Die Fans strömen trotz aller finanzieller Unsicherheiten nach wie vor ins Stadion. Hinter Rot-Weiss Essen (7.459 Besucher im Schnitt) belegt Aachen mit 6.992 Fans pro Heimspiel den zweiten Rang in der Zuschauerstatistik. Es ist auch der zweithöchste Wert sämtlicher 91 Viertligisten in Deutschland. Selbst in der 3. Liga würde es noch zu Platz sechs reichen. Auch nach der Bekanntgabe der erneuten wirtschaftlichen Probleme setzten die Anhänger ein Zeichen: Innerhalb weniger Tage meldeten sich mehr als 100 neue Mitglieder beim Traditionsverein an. 

In der Hinrunde hatte RWE beim 0:1 vor 8.800 Zuschauern am Tivoli das Nachsehen. Dominik Ernst erzielte kurz vor der Halbzeit den einzigen Treffer des Tages. Insgesamt wurde das Traditionsduell bereits 51-mal ausgetragen, darunter zwei Partien in der Bundesliga in der Saison 1969/1970 (2:0/0:0) und das DFB-Pokal-Finale 1953 (2:1 für RWE in Düsseldorf durch Tore von Helmut „Boss“ Rahn und Franz „Penny“ Islacker). 

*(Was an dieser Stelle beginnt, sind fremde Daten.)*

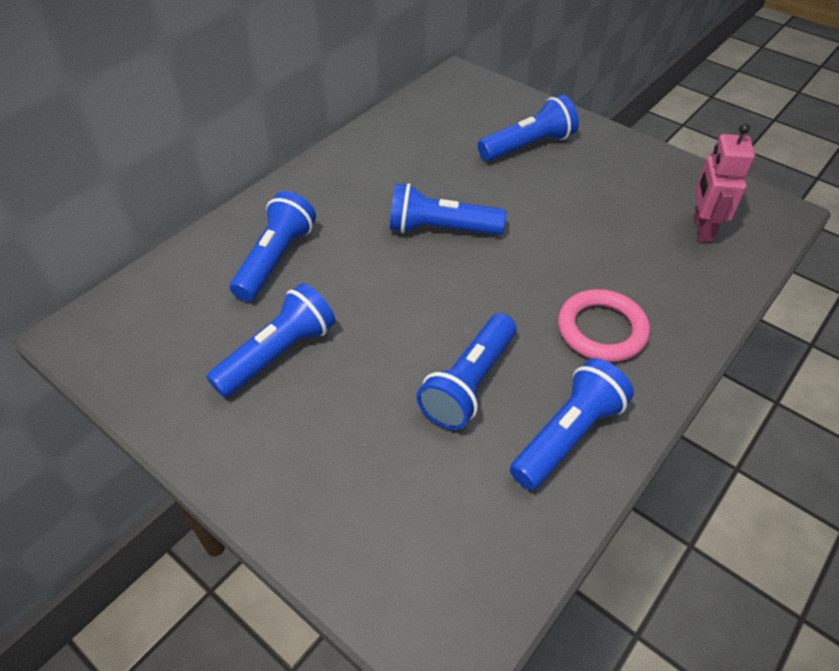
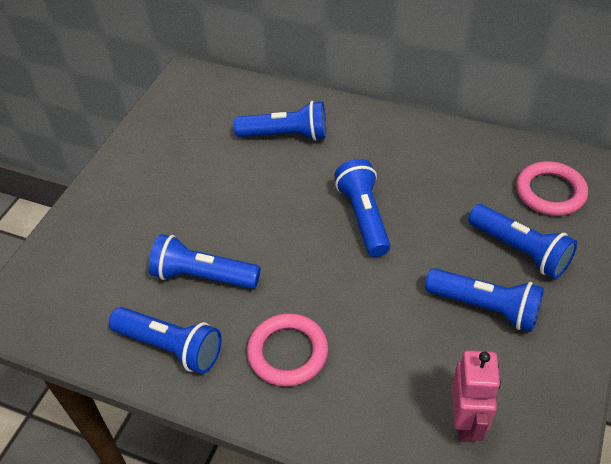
camera: 75 degrees right, 0 degrees up
(278, 354) = (199, 167): blue flashlight -> blue flashlight (485, 307)
(469, 109) = (550, 192): none -> pink ring
(702, 229) = (466, 422): pink robot -> pink robot turned 105 degrees clockwise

Zum Wiedersehen kommt es für die RWE-Fans mit Torhüter Pascal Nagel, der von Februar 2016 bis zum Sommer in Essen unter Vertrag stand. Zum Einsatz kam der 25-Jährige nicht. Ganz anders in dieser Spielzeit: Für die Alemannia bestritt Nagel die ersten 16 Partien, bevor ihm eine Blinddarmoperation und eine Wadenverletzung in die Quere kamen.